Emekçilerin talepleri şöyle sıralandı:
* Öncelikle bütçe hakkımızın önündeki engellerin kaldırılmasını, emekçilerin ve emek örgütlerinin bütçe sürecine katılım sağlayabileceği yasal bir düzenleme yapılmasını istiyoruz. Kamu hizmetlerine ve yatırımlarına bütçeden ayrılan payın artırılmasını, kamu hizmetlerinin piyasalaştırılmasına, tasfiyesine ve özelleştirme soygununa son verilmesini istiyoruz.
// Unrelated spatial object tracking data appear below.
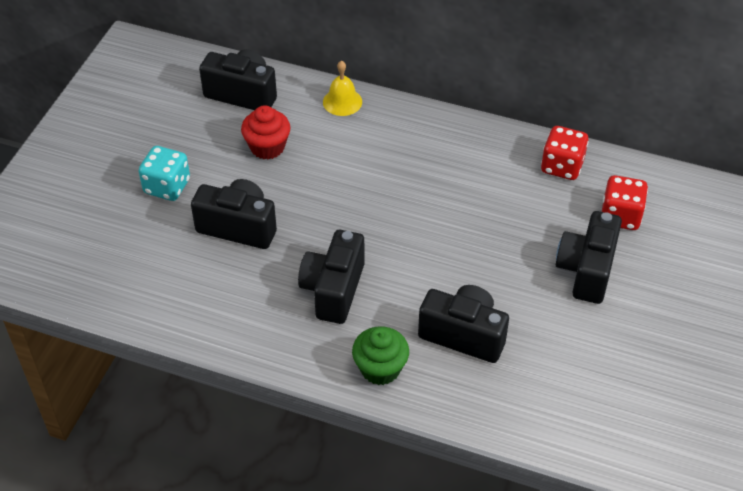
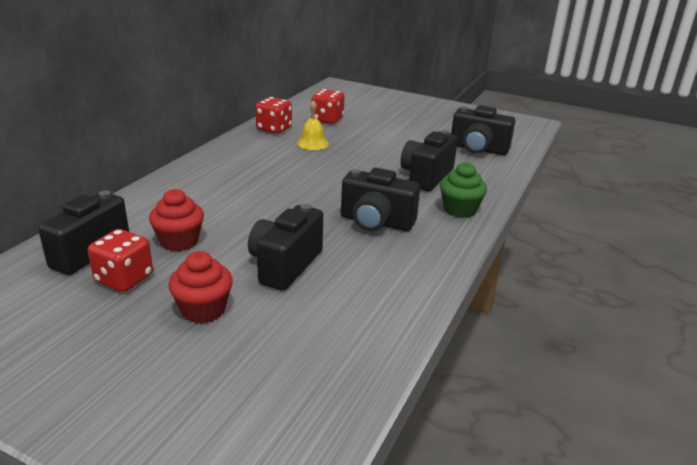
camera: 85 degrees left, 20 degrees down
(167, 186) = (203, 310): turquoise dice -> red cupcake
(204, 129) = (124, 279): none -> red dice
(342, 102) = (143, 199): yellow bell -> yellow bell (312, 143)
(586, 270) = (372, 134): black camera -> black camera (478, 149)

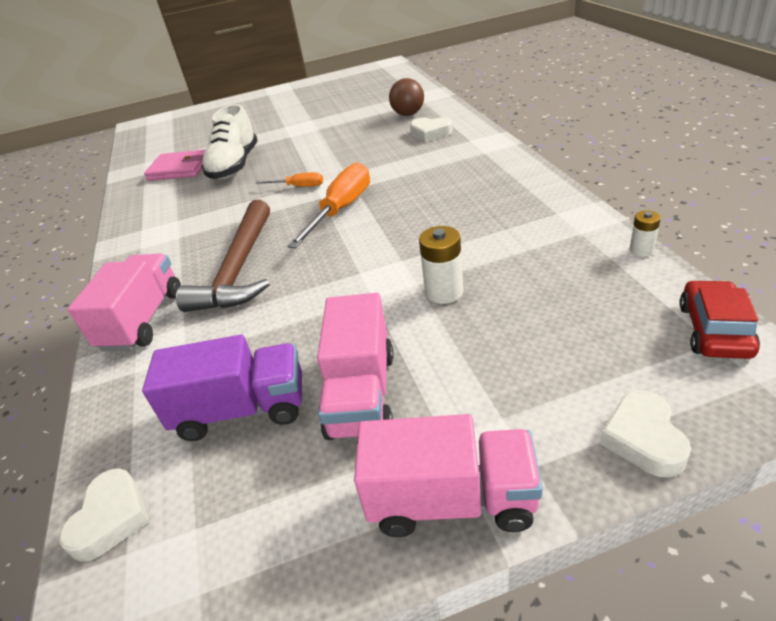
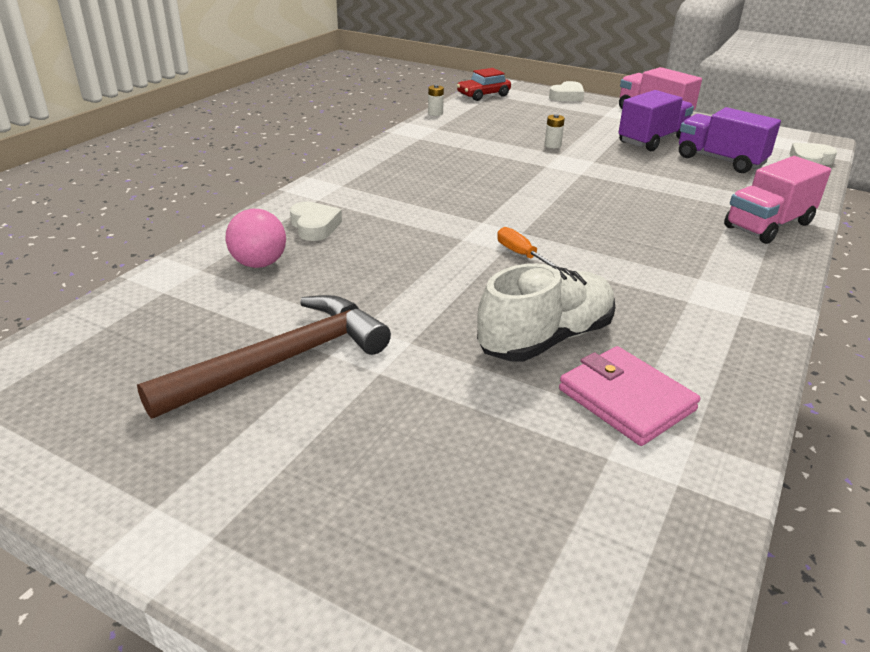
camera: 140 degrees left, 5 degrees down
(238, 269) = (662, 218): brown hammer -> brown hammer (283, 361)
(341, 209) = (525, 212): orange screwdriver -> none
(362, 394) = (652, 140): pink truck -> purple truck
(408, 114) = (259, 264): brown ball -> pink ball
(444, 292) = (552, 145): white battery -> white battery, size x0.61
Toplumsal cinsiyete duyarlı bir bütçenin hayata geçirilmesini, kadınların güvenceli istihdamının arttırılmasını, kadınları şiddetten koruyacak kamusal hizmetlerin genişletilmesini istiyoruz.
* Vergide ve ücretlerde adalet istiyoruz. Bunun için; tükettiğimiz her şeyden alınan KDV, ÖTV gibi tüm dolaylı vergilerin düşürülmesini. Yoksulluk sınırına kadar olan maaşların, birinci vergi diliminde sabitlenmesi ve yüzde 10'a çekilmesini istiyoruz. Vergilerimizden oluşan bütçeden alıp Kamu Özel İş birliği (KÖİ) projelerine, Kur Korumalı Mevduat (KKM) sistemine aktarılan Hazine garantilerine son verilmesini istiyoruz. Vergilerimizin, ülkenin kaynaklarının güvenlikçi politikalara, silahlanmaya değil; istihdamın arttırılması, yoksulluğun ve işsizliğin önlenmesi, adaletin, barışın ve demokrasinin tesis edilmesi için kullanılmasını istiyoruz.
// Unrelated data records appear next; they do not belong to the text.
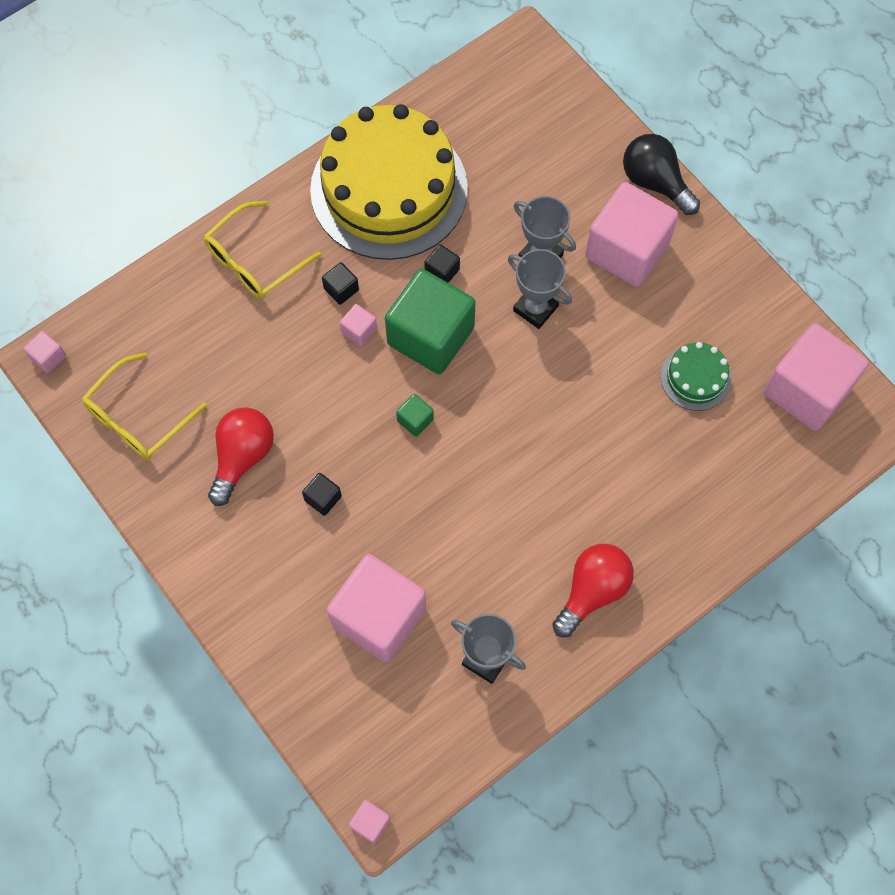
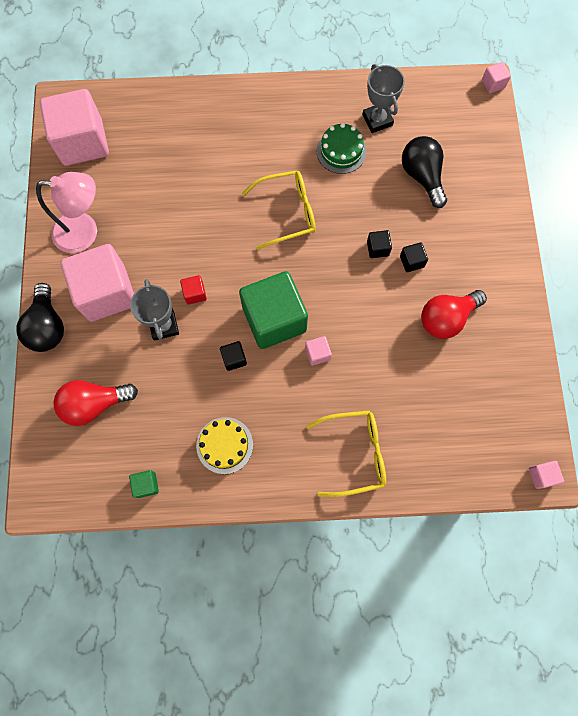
camera: 145 degrees left, 5 degrees up
(138, 418) = (500, 389): yellow glasses -> yellow glasses (287, 212)
(341, 289) = (309, 391): black cube -> black cube (377, 248)
(379, 617) = (422, 176): pink cube -> black light bulb
(389, 189) = (224, 445): yellow cake -> yellow cake, size x0.43
(415, 420) = (323, 272): green cube -> green cube (146, 485)
(535, 308) = (195, 293): grey trophy -> red cube
(592, 591) = (293, 117): red light bulb -> red light bulb (95, 404)
(695, 378) = (137, 189): green cake -> green cake (341, 151)
(707, 295) = (85, 232): none -> pink lamp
* Maaşlarımızda her geçen yıl artan kayıpların karşılanmasını istiyoruz. Asgari ücretin bir işçinin ailesi ile insanca yaşamaya yetecek seviyeye, en düşük emekli aylığının ise asgari ücret seviyesine çıkarılmasını istiyoruz. Biliyoruz ki bunu yapmak için sadece sermaye çevrelerinden almadıkları vergilerin onda biri yeterlidir. En düşük kamu emekçisi maaşının kira, aile, yakacak yardımları ile yoksulluk sınırının üzerine çıkarılmasını istiyoruz.
* Sözleşmeli, taşeron, ücretli, vekil gibi hür türlü güvencesiz istihdama son verilmesini, tüm çalışanların güvenceli-kadrolu istihdam edilmesini istiyoruz.
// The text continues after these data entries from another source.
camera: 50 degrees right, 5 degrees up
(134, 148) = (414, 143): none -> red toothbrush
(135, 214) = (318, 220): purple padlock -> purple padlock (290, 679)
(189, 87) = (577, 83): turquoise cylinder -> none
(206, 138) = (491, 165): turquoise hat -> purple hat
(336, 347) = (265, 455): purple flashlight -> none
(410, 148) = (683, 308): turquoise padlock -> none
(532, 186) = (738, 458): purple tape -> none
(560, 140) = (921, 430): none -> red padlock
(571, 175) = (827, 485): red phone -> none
* Eğitimin tüm aşamalarında çocuklarımıza ücretsiz, bir öğün yemek içilebilir su istiyoruz.
* Uluslararası sözleşmelerden kaynaklanan ve temel hakkımız olan; Gerçek Grevli Bir Toplu Sözleşme Yasası talep ediyoruz. Kamuda işe alımlarda, siyasi kayırmacılığa son verilmesini, gençlerimizin işe girmesini engelleyen mülakatın ve güvenlik soruşturmalarının kaldırılmasını istiyoruz. Haksız hukuksuz şekilde KHK'lar ile ihraç edilen tüm emekçilerin derhal görevlerine iade edilmesini talep ediyoruz.
* Eğitim ve sağlık başta olmak üzere tüm kamu hizmetlerinin ücretsiz, anadilinde, ulaşılabilir ve nitelikli hale getirilmesini, bütçelendirilmesini bu alanda özel sektörün teşvikinden vazgeçilmesini istiyoruz."
“ALANDA VE İŞYERLERİNDE TEPKİYİ ÖRGÜTLEMELİYİZ”
Halkın yaşanan yoksulluktan, baskılardan ve kendini kuşatan bu yağma düzeninden rahatsız ve tepkili olduğunu ifade eden Koçak, "Bize düşen görev, tüm emek örgütlerine, sendikalara ve demokrasi güçlerine düşen görev, alanlarda ve işyerlerinde tepkiyi örgütlemektir. Bütün emek örgütlerini, demokrasi güçlerini, barış güçlerini, emekçileri ve halkı yoksulluğa, sefalete mahkûm eden iktidara ve kapitalist düzene karşı birlikte mücadele etmeye, çağırıyoruz" dedi.
Konuşmaların ardından Suavi'nin söylediği türkülerle miting sona erdi.